The Town Historian has the responsibility for preserving all documents and artifacts of historical value pertaining to the Town of Galway. The Town Historian participates at the county level in organizations that focus on the preserving, studying and archiving the rich history of all of Saratoga County.
The Town of Galway Name
The whole is of settlement was originally called New Galloway in honor of the Scottish home of the early settlers. The town was formed from an area of the Town of Balls-Town (Town of Ballston). The present name was given to the area when the Town of Galway was officially formed on March 7, 1792. Local legend has it, “When the act creating the town was passed, through error or oversight, the name was Hibernicized and the town was called Galway.” A mistake was made by an Irish clerk in the county seat of Balls-town (Ballston), and so from 1792 on the town has been spelled in the Irish manner and pronounced in the Scottish way. (Jeanne Schwarz). So, New Galloway became Galway, New York.
The First Settlers of New Galloway (Galway)
In 1774, Ten families settled on land south of what now is the Village of Galway they traveled here together from a shire of Galloway, Scotland. They started clearing the land and laying out a roadway called Scotch Street, now known as Sacandaga Road. At this time the Revolutionary War broke out. The early settlers had to abandon their homes because of the hostile attitudes of the Indians and Tories. They stayed in a safer area called Schenectady until the war was over. When the war had come to an end only a small number of families returned. The Kelly family, Major family, and the McHarg family. These early settlers built their homes in New Galloway in the unbroken forest, conquering all the trails and difficulties of pioneer life.
William and Helen Kelly settled one mile south of Galway in October 1774 from Scotland with the knowledge of industry and thrift of what the Scotch people were famous for at that time. They soon had a prosperous homestead established. Their first born, Elizabeth Kelly was the first white child born in Galway on November 1, 1774. Much later her younger brother was born on May 25, 1786. The Kelly’s were an active member of the United Presbyterian Church.
John and James Major were brothers from Scotland. James was the younger brother of the two.
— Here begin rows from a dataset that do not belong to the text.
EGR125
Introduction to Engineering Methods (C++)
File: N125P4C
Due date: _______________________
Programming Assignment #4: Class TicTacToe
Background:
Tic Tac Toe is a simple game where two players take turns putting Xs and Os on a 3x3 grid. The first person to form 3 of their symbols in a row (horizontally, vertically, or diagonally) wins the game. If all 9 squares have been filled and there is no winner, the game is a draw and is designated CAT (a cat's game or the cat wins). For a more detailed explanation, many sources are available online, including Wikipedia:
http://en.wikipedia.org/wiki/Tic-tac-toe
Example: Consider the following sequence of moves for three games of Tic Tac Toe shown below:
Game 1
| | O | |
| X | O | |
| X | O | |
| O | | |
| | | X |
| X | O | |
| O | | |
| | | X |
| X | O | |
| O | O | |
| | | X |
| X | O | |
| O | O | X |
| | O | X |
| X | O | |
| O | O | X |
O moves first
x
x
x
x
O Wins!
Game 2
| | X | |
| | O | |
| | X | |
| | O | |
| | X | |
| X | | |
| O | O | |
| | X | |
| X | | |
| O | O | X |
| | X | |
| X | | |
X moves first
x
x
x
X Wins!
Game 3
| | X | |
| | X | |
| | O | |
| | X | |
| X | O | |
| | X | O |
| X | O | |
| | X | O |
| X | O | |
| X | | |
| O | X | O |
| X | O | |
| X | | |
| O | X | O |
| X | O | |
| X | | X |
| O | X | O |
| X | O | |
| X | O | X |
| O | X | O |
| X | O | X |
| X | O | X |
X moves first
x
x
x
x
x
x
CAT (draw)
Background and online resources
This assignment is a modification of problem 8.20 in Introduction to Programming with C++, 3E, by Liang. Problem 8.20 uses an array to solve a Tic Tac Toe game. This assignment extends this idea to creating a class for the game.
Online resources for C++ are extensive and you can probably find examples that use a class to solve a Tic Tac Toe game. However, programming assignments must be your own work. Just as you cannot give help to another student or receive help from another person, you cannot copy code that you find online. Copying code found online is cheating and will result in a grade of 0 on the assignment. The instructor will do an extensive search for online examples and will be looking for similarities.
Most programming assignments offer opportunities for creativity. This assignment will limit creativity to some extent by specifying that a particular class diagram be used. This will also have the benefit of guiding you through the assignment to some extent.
James was killed by a fallen tree on September 11, 1776. He was the first death among the early settlers and the first one to be buried in the cemetery North of the village.
John McHarg family was related to the Major family.
Soon after settling in this area, they were followed by more settlers from the shire of Gallow in the lowlands of Scotland; John and Moses Mckindley, John McClelland, Joseph Newland, William McCartney, Mr. McWilliams, Mr. Bell and others.
John Mc Clelland
John Mc Clelland, was born 12/21/1754 in the Parish of Glaston Shire of Galloway, Scotland. He was married to Jane Hetherinton and had a son William and a daughter Jane (Boyd). He came to this country and settled in Galway when he was about 20 years old. Their house was located on the first four corners south of Galway and stood on the Northeast corner on Scotch Street. Today the location of the house where it once stood is on the northeast side corner of Donnan Road and Sacandaga Road.
John was the first town supervisor from 1792 until 1795. The first town meeting was held in April 1792. The location of the first meeting is unknown, the files were lost.
John McClelland was the first storekeeper in the town in 1780 that was located at his residence. He prospered greatly and accumulated considerable property. John was often called to official positions by the voice of his fellow citizens, and ever acquitted himself creditably of the duties of his position.
In 1794 he was elected member of the State Assembly from Saratoga County and again served in this capacity 1796, 1797, 1806, and 1808.
He is one of the founding members of the Presbyterian Church of West Charlton.
John was appointed judge of common pleas in 1806.
He died 4/12/1819 buried with his family in the Galway Village Cemetery with his wife Jane.